■ CONSIGNE 1 ■
Réécrivez les entrées depuis leur début jusqu'à la ligne contenant "Tile 10 of 4" incluse, en remplaçant "catalogue" par "catalog" et en laissant tout le reste identique.

■ TEXTE FOURNI ■

'''

Comme tant d’autres, j’ai assisté en observateur (peut-être même en « voyeur ») au cirque médiatique des derniers jours à la suite de la publication du livre posthume de Nelly Arcan dont un extrait rappelle, sous forme fictive, son passage à l’émission Tout le monde en parle. J’avais vu cette émission. J’ai revu l’extrait. J’ai de nouveau ressenti le même malaise qu’en 2007. Et pourtant je suis un homme…
La séductrice
Cette auteure que je n’ai jamais lue, mais dont je connaissais quelque peu la réputation, s’était présentée sur le plateau de l’émission en robe sexy, comme bien d’autres femmes avant elle. Cette femme-là avait un côté provocateur, des airs de femme fatale, aguichante, ne refusant pas pour elle-même les attributs de la femme objet, principal sujet de ses livres. Mais c’est bien de son dernier livre qu’elle aurait aimé parlé!
Si j’avais été sur ce plateau, avec ces hommes que certains décrivent aujourd’hui plus ou moins à mots couverts comme des cochons excités, aurais-je pu éviter de me laisser entraîner dans cette atmosphère lubrique générée par les remarques déplacées du fou du roi et d’un invité en particulier, d’une part, et les questions tendancieuses de l’animateur poussant à faire l’amalgame entre la personne de Nelly Arcan et ce qu’on peut déduire d’elle à partir de ses personnages de romans? Mon regard aurait-il porté ailleurs que sur son décolleté, quand l’aura de cette femme rayonnait fortement d’une sensualité qu’on ne peut séparer complètement de ses héroïnes? Elle disait que ce qu’elle écrivait, à force de détails, devenait « l’anti-thèse de l’érotisme ». Elle avait peut-être oublié que c’est justement ce que fait la pornographie, les détails, et qu’il semble bien que ça n’empêche pas un homme et même certaines femmes d’être férocement excités…
La femme fragile
Nelly Arcan s’est suicidée en 2009. Certains suicidaires considèrent qu’il faut du courage pour mettre un terme à sa vie. D’autres évoquent plutôt la lâcheté devant les défis auxquels toute vie doit plus ou moins être confrontée. Peu importe notre regard sur le suicide, c’est toujours une tragédie. Des gens se sentent coupables de l’acte ultime d’un autre, la plupart du temps les plus proches ou ceux qui auraient dû se montrer proches avant le geste fatal.

'''

■ DONNÉES À TRAITER ■
'''

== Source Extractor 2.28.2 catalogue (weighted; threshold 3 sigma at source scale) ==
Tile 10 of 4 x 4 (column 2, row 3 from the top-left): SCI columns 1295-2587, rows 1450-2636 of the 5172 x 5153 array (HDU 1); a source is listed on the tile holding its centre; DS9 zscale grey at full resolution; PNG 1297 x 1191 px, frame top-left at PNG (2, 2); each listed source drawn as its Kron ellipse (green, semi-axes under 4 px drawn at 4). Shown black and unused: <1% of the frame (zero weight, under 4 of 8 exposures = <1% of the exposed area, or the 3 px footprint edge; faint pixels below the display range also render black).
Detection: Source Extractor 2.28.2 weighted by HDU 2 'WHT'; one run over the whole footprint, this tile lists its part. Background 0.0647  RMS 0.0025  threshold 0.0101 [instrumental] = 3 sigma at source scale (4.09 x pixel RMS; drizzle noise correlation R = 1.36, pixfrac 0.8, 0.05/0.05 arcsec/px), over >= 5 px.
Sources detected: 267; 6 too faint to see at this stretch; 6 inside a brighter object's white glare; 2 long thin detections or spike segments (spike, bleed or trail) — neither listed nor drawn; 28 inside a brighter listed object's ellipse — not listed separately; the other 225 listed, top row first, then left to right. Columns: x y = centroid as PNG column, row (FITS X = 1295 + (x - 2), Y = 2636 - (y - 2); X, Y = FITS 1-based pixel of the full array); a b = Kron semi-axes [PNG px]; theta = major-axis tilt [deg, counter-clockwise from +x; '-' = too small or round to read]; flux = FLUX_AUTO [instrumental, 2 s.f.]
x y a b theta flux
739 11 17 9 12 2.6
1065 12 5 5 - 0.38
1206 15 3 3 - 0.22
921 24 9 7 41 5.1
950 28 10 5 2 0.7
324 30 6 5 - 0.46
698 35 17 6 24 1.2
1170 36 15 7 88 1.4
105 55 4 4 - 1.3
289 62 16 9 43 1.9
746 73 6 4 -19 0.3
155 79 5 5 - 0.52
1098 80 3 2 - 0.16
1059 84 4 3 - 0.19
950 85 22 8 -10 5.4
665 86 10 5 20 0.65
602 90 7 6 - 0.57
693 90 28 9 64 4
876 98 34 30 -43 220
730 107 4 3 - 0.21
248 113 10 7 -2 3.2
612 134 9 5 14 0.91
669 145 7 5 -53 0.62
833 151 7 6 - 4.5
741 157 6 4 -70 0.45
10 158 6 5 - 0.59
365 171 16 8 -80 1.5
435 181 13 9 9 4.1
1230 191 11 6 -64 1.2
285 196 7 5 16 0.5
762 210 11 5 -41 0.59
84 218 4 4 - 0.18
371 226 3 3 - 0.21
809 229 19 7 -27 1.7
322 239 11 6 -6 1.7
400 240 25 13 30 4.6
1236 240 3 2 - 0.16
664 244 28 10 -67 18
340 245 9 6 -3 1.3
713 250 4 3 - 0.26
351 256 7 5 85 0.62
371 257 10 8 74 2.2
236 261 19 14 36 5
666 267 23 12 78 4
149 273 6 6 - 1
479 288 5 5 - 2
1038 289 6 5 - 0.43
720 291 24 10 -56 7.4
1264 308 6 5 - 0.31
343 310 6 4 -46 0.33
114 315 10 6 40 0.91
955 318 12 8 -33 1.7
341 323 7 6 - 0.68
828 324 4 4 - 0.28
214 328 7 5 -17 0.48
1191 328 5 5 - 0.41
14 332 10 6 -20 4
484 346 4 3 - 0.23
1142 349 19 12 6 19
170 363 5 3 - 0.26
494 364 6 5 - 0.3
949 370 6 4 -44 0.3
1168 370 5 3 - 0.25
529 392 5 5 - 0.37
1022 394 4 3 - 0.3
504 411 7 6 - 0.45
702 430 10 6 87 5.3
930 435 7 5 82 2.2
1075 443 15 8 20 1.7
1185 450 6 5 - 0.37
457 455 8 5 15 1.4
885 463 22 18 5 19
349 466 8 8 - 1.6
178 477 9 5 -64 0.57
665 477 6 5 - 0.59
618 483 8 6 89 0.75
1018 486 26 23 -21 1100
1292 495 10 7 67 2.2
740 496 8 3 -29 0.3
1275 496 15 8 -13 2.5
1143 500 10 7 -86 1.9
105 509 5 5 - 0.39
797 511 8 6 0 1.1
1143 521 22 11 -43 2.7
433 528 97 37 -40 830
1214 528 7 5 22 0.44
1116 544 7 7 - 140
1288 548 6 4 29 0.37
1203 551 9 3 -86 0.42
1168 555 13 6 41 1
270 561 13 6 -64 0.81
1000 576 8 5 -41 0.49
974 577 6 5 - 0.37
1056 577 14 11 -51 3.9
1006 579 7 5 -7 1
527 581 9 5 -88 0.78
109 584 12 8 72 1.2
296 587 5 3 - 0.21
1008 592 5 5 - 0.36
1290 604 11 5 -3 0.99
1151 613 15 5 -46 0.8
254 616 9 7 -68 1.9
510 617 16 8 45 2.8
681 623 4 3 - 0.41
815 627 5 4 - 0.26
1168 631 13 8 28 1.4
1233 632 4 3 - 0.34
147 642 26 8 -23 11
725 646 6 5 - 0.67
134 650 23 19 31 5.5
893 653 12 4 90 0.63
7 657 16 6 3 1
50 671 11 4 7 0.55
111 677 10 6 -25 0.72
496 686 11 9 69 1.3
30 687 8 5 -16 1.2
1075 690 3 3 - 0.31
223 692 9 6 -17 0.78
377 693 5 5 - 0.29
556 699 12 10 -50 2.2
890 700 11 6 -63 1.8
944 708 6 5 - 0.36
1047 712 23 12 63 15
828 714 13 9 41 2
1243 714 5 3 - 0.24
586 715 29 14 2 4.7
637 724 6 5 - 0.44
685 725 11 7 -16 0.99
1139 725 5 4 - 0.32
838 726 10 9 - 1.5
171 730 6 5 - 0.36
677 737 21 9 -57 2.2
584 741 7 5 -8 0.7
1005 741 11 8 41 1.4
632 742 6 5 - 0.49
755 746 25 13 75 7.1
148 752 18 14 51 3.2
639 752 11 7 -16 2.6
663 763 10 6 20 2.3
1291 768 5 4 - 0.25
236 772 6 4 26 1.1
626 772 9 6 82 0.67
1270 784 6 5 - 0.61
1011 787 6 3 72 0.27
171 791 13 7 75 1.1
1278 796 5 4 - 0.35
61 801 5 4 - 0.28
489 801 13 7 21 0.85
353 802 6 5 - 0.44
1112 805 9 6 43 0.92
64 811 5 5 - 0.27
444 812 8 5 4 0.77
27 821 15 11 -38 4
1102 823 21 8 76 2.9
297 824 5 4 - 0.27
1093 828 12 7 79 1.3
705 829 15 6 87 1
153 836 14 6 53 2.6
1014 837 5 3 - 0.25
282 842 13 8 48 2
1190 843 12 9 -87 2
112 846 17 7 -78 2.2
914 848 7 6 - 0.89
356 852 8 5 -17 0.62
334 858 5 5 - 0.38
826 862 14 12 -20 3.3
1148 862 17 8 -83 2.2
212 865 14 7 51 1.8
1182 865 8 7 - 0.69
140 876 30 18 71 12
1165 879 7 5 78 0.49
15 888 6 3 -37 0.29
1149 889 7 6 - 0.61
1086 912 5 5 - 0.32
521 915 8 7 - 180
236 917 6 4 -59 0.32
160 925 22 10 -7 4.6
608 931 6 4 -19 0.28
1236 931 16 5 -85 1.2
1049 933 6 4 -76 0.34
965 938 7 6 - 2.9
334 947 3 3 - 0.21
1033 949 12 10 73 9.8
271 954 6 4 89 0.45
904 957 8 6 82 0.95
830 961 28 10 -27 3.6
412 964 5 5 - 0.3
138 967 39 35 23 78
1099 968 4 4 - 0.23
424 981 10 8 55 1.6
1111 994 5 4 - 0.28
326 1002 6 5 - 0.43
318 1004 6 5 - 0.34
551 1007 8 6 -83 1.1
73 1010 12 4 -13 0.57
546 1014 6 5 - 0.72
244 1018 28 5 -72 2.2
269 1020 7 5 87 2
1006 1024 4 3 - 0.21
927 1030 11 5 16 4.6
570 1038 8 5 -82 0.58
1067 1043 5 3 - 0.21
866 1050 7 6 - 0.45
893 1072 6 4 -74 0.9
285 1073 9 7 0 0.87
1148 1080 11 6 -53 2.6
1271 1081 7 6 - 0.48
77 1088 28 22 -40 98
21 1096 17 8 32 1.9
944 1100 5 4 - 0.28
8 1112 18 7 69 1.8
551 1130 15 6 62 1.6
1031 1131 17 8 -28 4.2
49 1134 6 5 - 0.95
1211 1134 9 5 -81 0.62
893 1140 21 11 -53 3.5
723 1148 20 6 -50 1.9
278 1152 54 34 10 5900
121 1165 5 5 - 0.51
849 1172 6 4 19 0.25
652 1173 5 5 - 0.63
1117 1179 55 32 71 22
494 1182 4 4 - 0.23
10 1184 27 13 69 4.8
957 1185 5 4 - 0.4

'''

■ CONSIGNE 2 ■
Poursuivez le texte consacré à Nelly Arcan à partir de sa dernière phrase.

■ RÉSULTAT ATTENDU 1 ■
== Source Extractor 2.28.2 catalog (weighted; threshold 3 sigma at source scale) ==
Tile 10 of 4 x 4 (column 2, row 3 from the top-left): SCI columns 1295-2587, rows 1450-2636 of the 5172 x 5153 array (HDU 1); a source is listed on the tile holding its centre; DS9 zscale grey at full resolution; PNG 1297 x 1191 px, frame top-left at PNG (2, 2); each listed source drawn as its Kron ellipse (green, semi-axes under 4 px drawn at 4). Shown black and unused: <1% of the frame (zero weight, under 4 of 8 exposures = <1% of the exposed area, or the 3 px footprint edge; faint pixels below the display range also render black).

■ RÉSULTAT ATTENDU 2 ■
Sur le plateau de l’émission, Nelly Arcan a affiché, sans doute sans le vouloir, une fragilité et une sensibilité touchantes. Elle était visiblement affectée par la tournure de l’entrevue, jusqu’à supplier « Vous n’allez pas me faire ça » au moment où l’on voulait la contraindre à une partie de bras de fer. C’était le risque de participer à une émission de variétés qui veut plaire en provoquant et en rigolant, en déstabilisant les vedettes, parfois aussi en sensibilisant, il faut le dire.
Si l’exposition de la fragilité de cette femme a pu toucher deux millions de spectateurs, elle aura fait oeuvre d’authenticité : dans un monde idéal, on devrait pouvoir raconter sans craindre ses contradictions et se montrer soi-même, notamment vulnérable et fragile, ce qui est d’ailleurs le propre de la nature humaine. Certains courants féministes pourraient lui reprocher d’avoir exposé cette vulnérabilité dans un monde où la femme est encore infériorisée et objectivée. L’homme que je suis aurait simplement voulu la prendre dans ses bras, la consoler, lui faire retrouver son sourire. La femme fatale avait disparu, ne restait plus que la femme, vraie.
Notre responsabilité
Nelly Arcan s’est donné la mort. Elle a posé ce geste dans son intimité, sans personne pour voir ni pour interpréter le sens qu’elle a voulu lui donner. Visiblement, ses écrits qui paraissent à certains comme visionnaires et prophétiques, ne pouvaient que dissimuler une femme fragilisée par cette mise à nu perpétuelle. Les gens ont raison de dire que Nelly Arcan était une femme fragile, elle qui pourtant réussissait mieux que quiconque dans un domaine plus que compétitif en vivant de ses oeuvres. La réussite n’est jamais un gage de force !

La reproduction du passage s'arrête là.